M. Roberge souhaite interpeller le ministre de l’Éducation, Sébastien Proulx, à ce sujet lors de l’étude des crédits budgétaires, jeudi. Le prédécesseur du ministre, François Blais, avait déposé un projet de loi en 2015 visant entre autres à abroger la Loi sur les élections scolaires.

Le gouvernement défend le statu quo, parce qu’il est à genoux devant le lobby des commissions scolaires, c’est assez clair. Il a jonglé avec l’idée et il a retiré cette proposition.

Jean-François Roberge, porte-parole en matière d’éducation de la CAQ

Des élections reportées à 2020?

En réaction aux propos de la CAQ, le ministre de l'Éducation, Sébastien Proulx, s'est porté à la défense des élections scolaires. « Si on accepte qu'il y a des élections scolaires et une démocratie, il faut qu'on accepte de remplacer les élus, affirme-t-il. [...] Je ne les défends pas à tout prix. On a fait un choix comme gouvernement. »

M. Proulx se donne ainsi comme mission de mobiliser les efforts en ce sens. Il songe d'ailleurs à reporter les prochaines élections scolaires, qui se tiendraient le 4 novembre 2018, à 2020 afin d'éviter un chevauchement avec les élections provinciales et fédérales et de favoriser le taux de participation.

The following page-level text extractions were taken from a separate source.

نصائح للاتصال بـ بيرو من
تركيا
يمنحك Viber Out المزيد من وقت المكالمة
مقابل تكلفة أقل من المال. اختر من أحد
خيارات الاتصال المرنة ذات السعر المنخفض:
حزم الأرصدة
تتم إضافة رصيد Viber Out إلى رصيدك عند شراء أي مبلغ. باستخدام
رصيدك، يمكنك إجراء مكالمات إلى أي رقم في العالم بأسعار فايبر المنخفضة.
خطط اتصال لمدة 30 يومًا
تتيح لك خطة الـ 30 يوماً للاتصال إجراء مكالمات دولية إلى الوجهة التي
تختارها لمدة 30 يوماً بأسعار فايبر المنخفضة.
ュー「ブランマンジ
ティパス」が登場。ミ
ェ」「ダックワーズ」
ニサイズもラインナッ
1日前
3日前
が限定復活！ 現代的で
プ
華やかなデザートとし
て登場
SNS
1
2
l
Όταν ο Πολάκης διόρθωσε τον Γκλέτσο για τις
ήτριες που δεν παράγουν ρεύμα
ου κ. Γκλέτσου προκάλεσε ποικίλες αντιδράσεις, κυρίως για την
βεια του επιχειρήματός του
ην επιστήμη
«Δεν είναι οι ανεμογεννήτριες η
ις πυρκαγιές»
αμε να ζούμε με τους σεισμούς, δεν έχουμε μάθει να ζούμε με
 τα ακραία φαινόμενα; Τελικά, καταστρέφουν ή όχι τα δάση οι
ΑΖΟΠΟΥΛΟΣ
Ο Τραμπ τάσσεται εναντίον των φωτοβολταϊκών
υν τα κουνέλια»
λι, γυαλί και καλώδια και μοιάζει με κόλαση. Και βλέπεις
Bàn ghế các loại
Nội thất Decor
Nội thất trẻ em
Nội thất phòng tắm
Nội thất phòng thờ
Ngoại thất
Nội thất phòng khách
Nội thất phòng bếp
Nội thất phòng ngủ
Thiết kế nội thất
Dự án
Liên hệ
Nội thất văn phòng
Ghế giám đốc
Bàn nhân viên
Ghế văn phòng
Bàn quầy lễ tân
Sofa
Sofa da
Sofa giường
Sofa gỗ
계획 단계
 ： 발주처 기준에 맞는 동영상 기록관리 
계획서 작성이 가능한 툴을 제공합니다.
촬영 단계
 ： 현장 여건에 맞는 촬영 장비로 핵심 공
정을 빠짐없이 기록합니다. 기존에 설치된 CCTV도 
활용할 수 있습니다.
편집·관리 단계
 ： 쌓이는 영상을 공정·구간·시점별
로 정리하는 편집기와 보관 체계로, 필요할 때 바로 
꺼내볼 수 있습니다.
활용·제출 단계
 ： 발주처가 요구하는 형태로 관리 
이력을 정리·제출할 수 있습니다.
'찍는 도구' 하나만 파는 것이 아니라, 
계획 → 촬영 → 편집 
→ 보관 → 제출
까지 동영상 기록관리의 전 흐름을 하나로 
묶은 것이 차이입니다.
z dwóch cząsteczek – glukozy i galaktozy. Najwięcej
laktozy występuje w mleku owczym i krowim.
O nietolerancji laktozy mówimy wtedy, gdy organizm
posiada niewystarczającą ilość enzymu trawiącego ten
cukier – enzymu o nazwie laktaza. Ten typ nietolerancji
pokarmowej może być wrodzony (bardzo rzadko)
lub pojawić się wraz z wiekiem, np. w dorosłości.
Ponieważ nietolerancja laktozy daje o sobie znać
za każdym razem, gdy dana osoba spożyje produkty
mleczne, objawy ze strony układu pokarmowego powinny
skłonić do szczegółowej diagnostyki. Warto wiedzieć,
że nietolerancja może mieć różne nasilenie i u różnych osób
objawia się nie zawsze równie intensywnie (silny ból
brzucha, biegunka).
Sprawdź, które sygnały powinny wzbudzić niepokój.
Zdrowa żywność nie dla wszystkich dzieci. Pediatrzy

À la défense de la démocratie

La Fédération des commissions scolaires (FCSQ) rétorque aussi qu’agir autrement serait une entorse à la démocratie. Des élections partielles ont lieu à tous les ordres de gouvernement, rappelle son président Alain Fortier. C’est d’ailleurs ce que prévoit la Loi sur les élections scolaires, sauf 12 mois avant la tenue d’élections générales.

Quelle est la valeur qu'on défend au Québec? Au lieu de faire le constat que ça coûte cher, pourquoi on ne se demande pas comment on peut faire pour stimuler la participation?

Alain Fortier, président de la Fédération des commissions scolaires du Québec

M. Fortier plaide pour que le Québec se dote d’un plan de mobilisation citoyenne afin d’intéresser les citoyens aux élections scolaires.

« Trouvons des moyens plus modernes, comme le vote électronique ou la tenue d’élections simultanées avec les municipales », ajoute-t-il. Le ministre Sébastien Proulx indique qu'une réflexion est en cours sur l'implantation d'un mode de votation électronique.

Force est d’admettre toutefois que la volonté politique n’est pas au rendez-vous pour l’instant.